3. The BIA Order stated that the “motion to reconsider has been filed out of time and will be denied.” It said nothing about a motion to reopen.
4. To the extent Chen filed a motion to reconsider as well as a motion to reopen, we affirm the BIA's denial of the motion to reconsider as untimely.
5. It is of course not the case that a bare description of a filing as a “motion to reopen” allows a petitioner to avoid the thirty-day time limit governing motions to reconsider. Unless a motion meets the criteria for motions to reopen as described in the BIA regulations, see 8 C.F.R. § 1003.2(c), a motion styled as a “motion to reopen” may properly be dismissed as untimely if the BIA finds it to be a “motion to reconsider” that was not filed within thirty days after the mailing of the BIA decision. Id. § 1003.2(b)(2).Where the BIA, based on relevant regulations, determines that the claims asserted in an ambiguous motion are properly construed as either a “motion to reopen” or a “motion to reconsider,” the BIA's conclusion would be reviewed for abuse of discretion. Where, as here, the BIA reached no such conclusion, we must remand unless we can confidently state that petitioner's putative categorization before this Court is without merit, which we cannot do here.
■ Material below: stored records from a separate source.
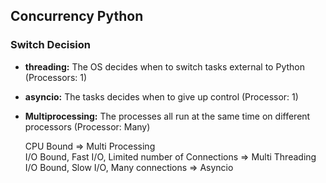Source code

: ## Concurrency Python

### Switch Decision
* **threading:** The OS decides when to switch tasks external  to Python                  (Processors: 1)
* **asyncio:** The tasks decides when to give up control                                  (Processor: 1)
* **Multiprocessing:** The processes all run at the same time on different processors     (Processor: Many)

	CPU Bound => Multi Processing  
	I/O Bound, Fast I/O, Limited number of Connections => Multi Threading  
	I/O Bound, Slow I/O, Many connections => Asyncio  
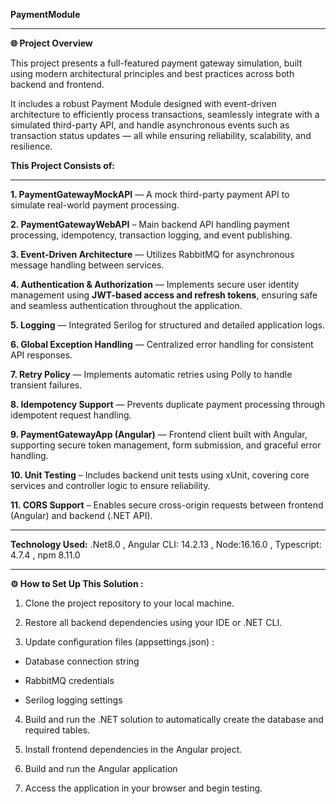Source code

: **PaymentModule**
****
**🌐 Project Overview**

This project presents a full-featured payment gateway simulation, built using modern architectural principles and best practices across both backend and frontend.

It includes a robust Payment Module designed with event-driven architecture to efficiently process transactions, seamlessly integrate with a simulated third-party API, and handle asynchronous events such as transaction status updates — all while ensuring reliability, scalability, and resilience.

**This Project Consists of:**
** **
**1. PaymentGatewayMockAPI** — A mock third-party payment API to simulate real-world payment processing.

**2. PaymentGatewayWebAPI** – Main backend API handling payment processing, idempotency, transaction logging, and event publishing.

**3. Event-Driven Architecture** — Utilizes RabbitMQ for asynchronous message handling between services.

**4. Authentication & Authorization** — Implements secure user identity management using **JWT-based access and refresh tokens**, ensuring safe and seamless authentication throughout the application.

**5. Logging** — Integrated Serilog for structured and detailed application logs.

**6. Global Exception Handling** — Centralized error handling for consistent API responses.

**7. Retry Policy** — Implements automatic retries using Polly to handle transient failures.

**8. Idempotency Support** — Prevents duplicate payment processing through idempotent request handling.

**9. PaymentGatewayApp (Angular)** — Frontend client built with Angular, supporting secure token management, form submission, and graceful error handling.

**10. Unit Testing** – Includes backend unit tests using xUnit, covering core services and controller logic to ensure reliability.

**11. CORS Support** – Enables secure cross-origin requests between frontend (Angular) and backend (.NET API).

****
**Technology Used:**
.Net8.0
, Angular CLI: 14.2.13
, Node:16.16.0
, Typescript: 4.7.4
, npm 8.11.0 

****
**⚙️ How to Set Up This Solution :**

1. Clone the project repository to your local machine.

2. Restore all backend dependencies using your IDE or .NET CLI.

3. Update configuration files (appsettings.json) :

 - Database connection string

 - RabbitMQ credentials

 - Serilog logging settings

4. Build and run the .NET solution to automatically create the database and required tables.

5. Install frontend dependencies in the Angular project.

6. Build and run the Angular application 

7. Access the application in your browser and begin testing.
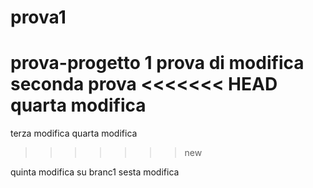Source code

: # prova1
prova-progetto 1
prova di modifica
seconda prova
<<<<<<< HEAD
quarta modifica
=======
terza modifica
quarta modifica

>>>>>>> new

quinta modifica su branc1 
sesta modifica


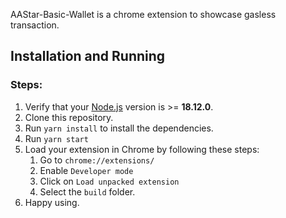 <!-- <img src="src/assets/img/logo.png" width="260"/> -->

AAStar-Basic-Wallet is a chrome extension to showcase gasless transaction.


## Installation and Running

### Steps:

1. Verify that your [Node.js](https://nodejs.org/) version is >= **18.12.0**.
2. Clone this repository.
3. Run `yarn install` to install the dependencies.
4. Run `yarn start`
5. Load your extension in Chrome by following these steps:
   1. Go to `chrome://extensions/`
   2. Enable `Developer mode`
   3. Click on `Load unpacked extension`
   4. Select the `build` folder.
6. Happy using.

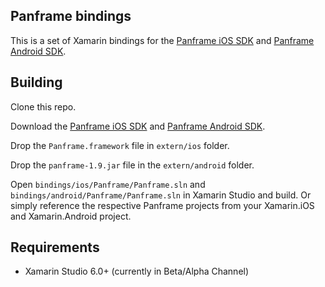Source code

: ## Panframe bindings

This is a set of Xamarin bindings for the [Panframe iOS SDK][0] and [Panframe Android SDK][1].


## Building

Clone this repo.

Download the [Panframe iOS SDK][0] and [Panframe Android SDK][1].

Drop the `Panframe.framework` file in `extern/ios` folder.

Drop the `panframe-1.9.jar` file in the `extern/android` folder.

Open `bindings/ios/Panframe/Panframe.sln` and `bindings/android/Panframe/Panframe.sln` in Xamarin Studio and build.  Or simply reference the respective Panframe projects from your Xamarin.iOS and Xamarin.Android project.


## Requirements

* Xamarin Studio 6.0+ (currently in Beta/Alpha Channel)

[0]:http://www.panframe.com/get-it/panframe-1-9-for-ios/
[1]:http://www.panframe.com/get-it/panframe-1-9-for-android/


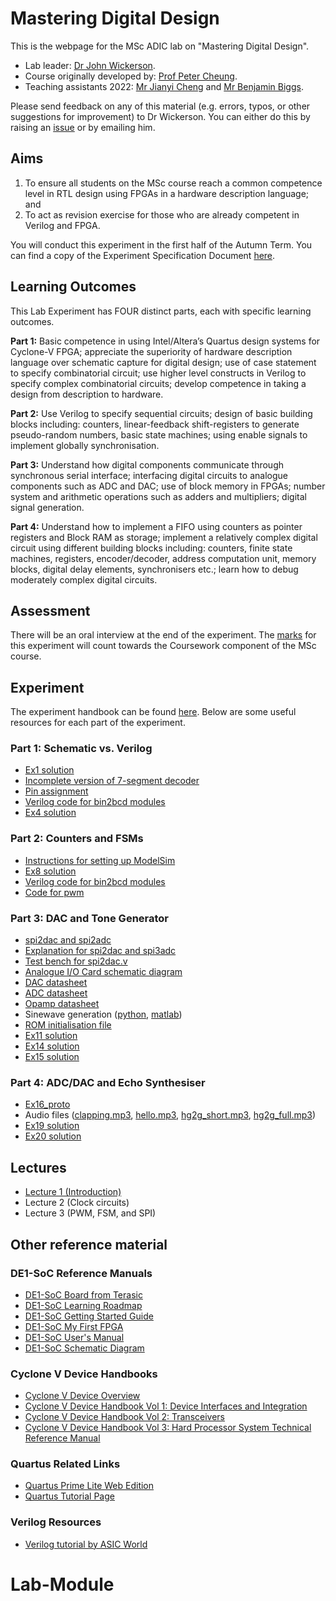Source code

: # Mastering Digital Design

This is the webpage for the MSc ADIC lab on "Mastering Digital Design".

* Lab leader: [Dr John Wickerson](https://johnwickerson.github.io/).
* Course originally developed by: [Prof Peter Cheung](https://www.imperial.ac.uk/people/p.cheung).
* Teaching assistants 2022: [Mr Jianyi Cheng](https://jianyicheng.github.io/) and [Mr Benjamin Biggs](https://www.linkedin.com/in/ben-biggs/).

Please send feedback on any of this material (e.g. errors, typos, or other suggestions for improvement) to Dr Wickerson. You can either do this by raising an [issue](https://github.com/johnwickerson/mastering_digital_design/issues) or by emailing him.

## Aims

1. To ensure all students on the MSc course reach a common competence level in RTL design using FPGAs in a hardware description language; and
2. To act as revision exercise for those who are already competent in Verilog and FPGA.

You will conduct this experiment in the first half of the Autumn Term. You can find a copy of the Experiment Specification Document [here](experiment/specification.pdf).

## Learning Outcomes

This Lab Experiment has FOUR distinct parts, each with specific learning outcomes.

**Part 1:** Basic competence in using Intel/Altera’s Quartus design systems for Cyclone-V FPGA; appreciate the superiority of hardware description language over schematic capture for digital design; use of case statement to specify combinatorial circuit; use higher level constructs in Verilog to specify complex combinatorial circuits; develop competence in taking a design from description to hardware.

**Part 2:** Use Verilog to specify sequential circuits; design of basic building blocks including: counters, linear-feedback shift-registers to generate pseudo-random numbers, basic state machines; using enable signals to implement globally synchronisation.

**Part 3:** Understand how digital components communicate through synchronous serial interface; interfacing digital circuits to analogue components such as ADC and DAC; use of block memory in FPGAs; number system and arithmetic operations such as adders and multipliers; digital signal generation.

**Part 4:** Understand how to implement a FIFO using counters as pointer registers and Block RAM as storage; implement a relatively complex digital circuit using different building blocks including: counters, finite state machines, registers, encoder/decoder, address computation unit, memory blocks, digital delay elements, synchronisers etc.; learn how to debug moderately complex digital circuits.

## Assessment

There will be an oral interview at the end of the experiment. The [marks](experiment/marksheet.pdf) for this experiment will count towards the Coursework component of the MSc course.

## Experiment

The experiment handbook can be found [here](experiment/handbook.pdf). Below are some useful resources for each part of the experiment.

### Part 1: Schematic vs. Verilog

* [Ex1 solution](design_files/ex1sol.sof.zip)
* [Incomplete version of 7-segment decoder](design_files/My7seg_incomplete.bdf.zip)
* [Pin assignment](design_files/pin_assignment.txt)
* [Verilog code for bin2bcd modules](design_files/bin2bcd_corrected.zip)
* [Ex4 solution](design_files/ex4sol.sof.zip)

### Part 2: Counters and FSMs

* [Instructions for setting up ModelSim](reference_material/Modelsim_setup.pdf)
* [Ex8 solution](design_files/ex8sol.sof.zip)
* [Verilog code for bin2bcd modules](design_files/bin2bcd_corrected.zip)
* [Code for pwm](design_files/pwm.v.zip)

### Part 3: DAC and Tone Generator

* [spi2dac and spi2adc](design_files/spi2dac_adc_v3.zip)
* [Explanation for spi2dac and spi3adc](reference_material/spi2dac_adc_explanation.pdf)
* [Test bench for spi2dac.v](design_files/tb_spi2dac.do.zip)
* [Analogue I/O Card schematic diagram](reference_material/DE1-SOC_Addon_Card.pdf)
* [DAC datasheet](reference_material/MCP49x1.pdf)
* [ADC datasheet](reference_material/MCP3002.pdf)
* [Opamp datasheet](reference_material/MCP604.pdf)
* Sinewave generation ([python](design_files/sinegen.py.zip), [matlab](design_files/sinegen.m.zip))
* [ROM initialisation file](design_files/rom_data.mif.zip)
* [Ex11 solution](design_files/ex11sol.sof.zip)
* [Ex14 solution](design_files/ex14sol.sof.zip)
* [Ex15 solution](design_files/ex15sol.sof.zip)

### Part 4: ADC/DAC and Echo Synthesiser

* [Ex16_proto](design_files/ex16_proto.zip)
* Audio files ([clapping.mp3](audio_files/clapping.mp3), [hello.mp3](audio_files/hello.mp3), [hg2g_short.mp3](audio_files/h2g2_short.mp3), [hg2g_full.mp3](audio_files/h2g2_full.mp3))
* [Ex19 solution](design_files/ex19sol.sof.zip)
* [Ex20 solution](design_files/ex20sol.sof.zip)

## Lectures

* [Lecture 1 (Introduction)](lectures/lecture1.pdf)
* Lecture 2 (Clock circuits)
* Lecture 3 (PWM, FSM, and SPI)

## Other reference material

### DE1-SoC Reference Manuals

* [DE1-SoC Board from Terasic](http://www.terasic.com.tw/cgi-bin/page/archive.pl?Language=English&No=836)
* [DE1-SoC Learning Roadmap](reference_material/learning_roadmap.pdf)
* [DE1-SoC Getting Started Guide](reference_material/DE1-SoC_Getting_Started_Guide.pdf)
* [DE1-SoC My First FPGA](reference_material/My_First_Fpga.pdf)
* [DE1-SoC User's Manual](reference_material/DE1-SoC_User_manual.pdf)
* [DE1-SoC Schematic Diagram](reference_material/DE1-SoC_schematic.pdf)

### Cyclone V Device Handbooks

* [Cyclone V Device Overview](reference_material/Cyclone_V_Overview.pdf)
* [Cyclone V Device Handbook Vol 1: Device Interfaces and Integration](reference_material/C5_handbook_v1.pdf)
* [Cyclone V Device Handbook Vol 2: Transceivers](reference_material/C5_handbook_v2.pdf)
* [Cyclone V Device Handbook Vol 3: Hard Processor System Technical Reference Manual](reference_material/C5_handbook_v3.pdf)

### Quartus Related Links

* [Quartus Prime Lite Web Edition](http://dl.altera.com/?edition=lite)
* [Quartus Tutorial Page](https://www.altera.com/support/literature/lit-tutorials.html)

### Verilog Resources

* [Verilog tutorial by ASIC World](http://www.asic-world.com/verilog/veritut.html)
# Lab-Module
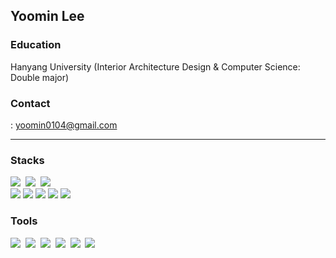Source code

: ## Yoomin Lee

<!--
<p>
  
![header](https://capsule-render.vercel.app/api?type=waving&color=timeGradient&height=300&section=header&text=Yoomin's%20Github&fontSize=70)

</p>
-->

### Education 
Hanyang University (Interior Architecture Design & Computer Science: Double major)

### Contact 
: yoomin0104@gmail.com 

---

</p>
<!--
<h3> <b> 👩‍💻 My Github Stats 👩‍💻 </b> </h3>


[![Yoomin's GitHub stats](https://github-readme-stats.vercel.app/api?username=yoominlee)](https://github.com/yoominlee/github-readme-stats)
-->


<!--
[![Top Langs](https://github-readme-stats.vercel.app/api/top-langs/?username=yoominlee&layout=compact)](https://github.com/yoominlee/github-readme-stats)
-->



<!--
**yoominlee/yoominlee** is a ✨ _special_ ✨ repository because its `README.md` (this file) appears on your GitHub profile.

Here are some ideas to get you started:

- 🔭 I’m currently working on ...
- 🌱 I’m currently learning ...
- 👯 I’m looking to collaborate on ...
- 🤔 I’m looking for help with ...
- 💬 Ask me about ...
- 📫 How to reach me: ...
- 😄 Pronouns: ...
- ⚡ Fun fact: ...
-->


<!--
<p align="center">
  
![header](https://capsule-render.vercel.app/api?type=waving&color=timeGradient&height=200&section=footer&text=&fontSize=100)

</p>
-->




### Stacks 
<!-- <h3 align="center"> <b> 📚 Stacks 📚 </b> </h3> -->
<p>
<!-- <p align="center"> -->
  <img src="https://img.shields.io/badge/C++-00599C?style=for-the-badge&logo=cplusplus&logoColor=white"/></a>&nbsp
  <img src="https://img.shields.io/badge/Python-3766AB?style=for-the-badge&logo=Python&logoColor=white"/></a>&nbsp 
  <img src="https://img.shields.io/badge/Java-007396?style=for-the-badge&logo=Java&logoColor=white"/></a>&nbsp  
  <br>
  <img src="https://img.shields.io/badge/linux-FCC624?style=flat-square&logo=linux&logoColor=black"> 
  <img src="https://img.shields.io/badge/OpenCV-5C3EE8?style=flat-square&logo=opencv&logoColor=white"> 
  <img src="https://img.shields.io/badge/html5-E34F26?style=flat-square&logo=html5&logoColor=white"> 
  <img src="https://img.shields.io/badge/css-1572B6?style=flat-square&logo=css3&logoColor=white"> 
  <img src="https://img.shields.io/badge/mysql-4479A1?style=flat-square&logo=mysql&logoColor=white"> 

</p>


### Tools 
<p>
<!-- <h3 align="center"> <b> 📚 Tools 📚 </b> </h3>
<p align="center"> -->
  <img src="https://img.shields.io/badge/Visual%20Studio%20Code-007ACC.svg?&style=flat-square&logo=Visual%20Studio%20Code&logoColor=white"/></a>&nbsp 
  <img src="https://img.shields.io/badge/Eclipse%20IDE-2C2255.svg?&style=flat-square&logo=Eclipse%20IDE&logoColor=white"/></a>&nbsp
  <img src="https://img.shields.io/badge/Anaconda-44A833?style=flat-square&logo=Anaconda&logoColor=white"/></a>&nbsp
  <img src="https://img.shields.io/badge/GitHub-181717?style=flat-square&logo=GitHub&logoColor=white" /></a>&nbsp
  <img src="https://img.shields.io/badge/Git-F05032?style=flat-square&logo=Git&logoColor=white" /></a>&nbsp
  <img src="https://img.shields.io/badge/Atom-66595C?style=flat-square&logo=Atom&logoColor=white"/>

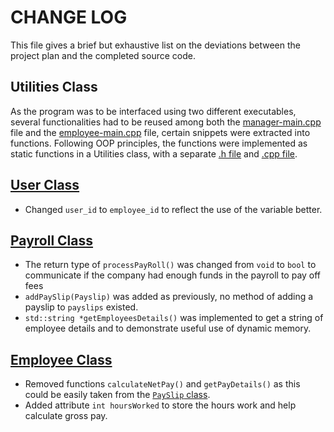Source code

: # CHANGE LOG

This file gives a brief but exhaustive list on the deviations between the project plan and the completed source code.

## Utilities Class

As the program was to be interfaced using two different executables, several functionalities had to be reused among both the [manager-main.cpp](manager-main.cpp) file and the [employee-main.cpp](employee-main.cpp) file, certain snippets were extracted into functions. Following OOP principles, the functions were implemented as static functions in a Utilities class, with a separate [.h file](Utilities.h) and [.cpp file](Utilities.h).

## [User Class](User.h)

- Changed `user_id` to `employee_id` to reflect the use of the variable better.

## [Payroll Class](Payroll.h)

- The return type of `processPayRoll()` was changed from `void` to `bool` to communicate if the company had enough funds in the payroll to pay off fees
- `addPaySlip(Payslip)` was added as previously, no method of adding a payslip to `payslips` existed.
- `std::string *getEmployeesDetails()` was implemented to get a string of employee details and to demonstrate useful use of dynamic memory.

## [Employee Class](Employee.h)

- Removed functions `calculateNetPay()` and `getPayDetails()` as this could be easily taken from the [`PaySlip` class](PaySlip.h).
- Added attribute `int hoursWorked` to store the hours work and help calculate gross pay.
Cf. Xiao Ji Chen v. DOJ, 434 F.3d 144, 158-62 (2d Cir.2006) (affirming despite IJ error because we could “state with confidence” that the IJ would reach same result on remand).
6. The Government disputes that Chen's brief in support of his original appeal to the BIA even existed, let alone was sent to the BIA. Although the Government may be correct, especially as Chen has never produced a copy of the brief, such determinations of fact belong in the first instance with the BIA.